Exercises to complete:
a - Can you write out the stretch of the Crystal Lake ice outing thread from "It seems that" through "on Betsie Bay.", word for word?
b - According to the Crystal Lake ice outing thread, where is the Friday night buffet held?

Given passage:
□ □ □ □ □ □ □
# Crystal Lake...Benzie County Ice Outing!



## Whit1 (Apr 27, 2001)

Official: Sail Inn on US31 in Benzonia Friday Night 6:30 buffet. Saturday morning at Backcast Bait and Taackle next to Ace Hardware in Benzonia. 


It seems there is interest in an outing up here for some ice fishing. Crystal Lake has been mentioned the most often, but there are other options if anyone is interested.

It seems that February 22nd will work for fishing Crystal, etc. I'll post more when I get info for those who might want to stay overnight in Beulah.

The fishing options on Crystal would be for: perch, lake trout, brown and rainbows (shallow water) and of course smelt. If another local lake, like Portage L. to the south is hot that is easily possible, as is some Steel on Ice over on Betsie Bay.

Let the notice go out that from this day forward you can post interest and notice of intent here


----------



## BucketButt (Jan 8, 2003)

I really like the idea! Plenty of lodging in the area. Great perch, walleye, and lakers to be caught. Where do I sign up? What can I do to help?


----------



## Whit1 (Apr 27, 2001)

Bucket,
Welcome to the Michigan Sportsman site. Go through the forum topics and under the General Discussion heading you'll find a forum called Michigan Sportsman Outings. Go there and find the thread about a Benzie County/Crystal Lake outing. That's were info will be posted.
□ □ □ □ □ □ □
Available data:
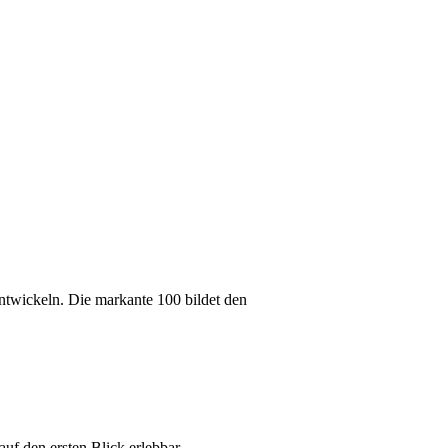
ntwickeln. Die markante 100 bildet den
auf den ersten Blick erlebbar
□ □ □ □ □ □ □
Solution list:
a -
It seems that February 22nd will work for fishing Crystal, etc. I'll post more when I get info for those who might want to stay overnight in Beulah.

The fishing options on Crystal would be for: perch, lake trout, brown and rainbows (shallow water) and of course smelt. If another local lake, like Portage L. to the south is hot that is easily possible, as is some Steel on Ice over on Betsie Bay.

b - At the Sail Inn on US31 in Benzonia, at 6:30.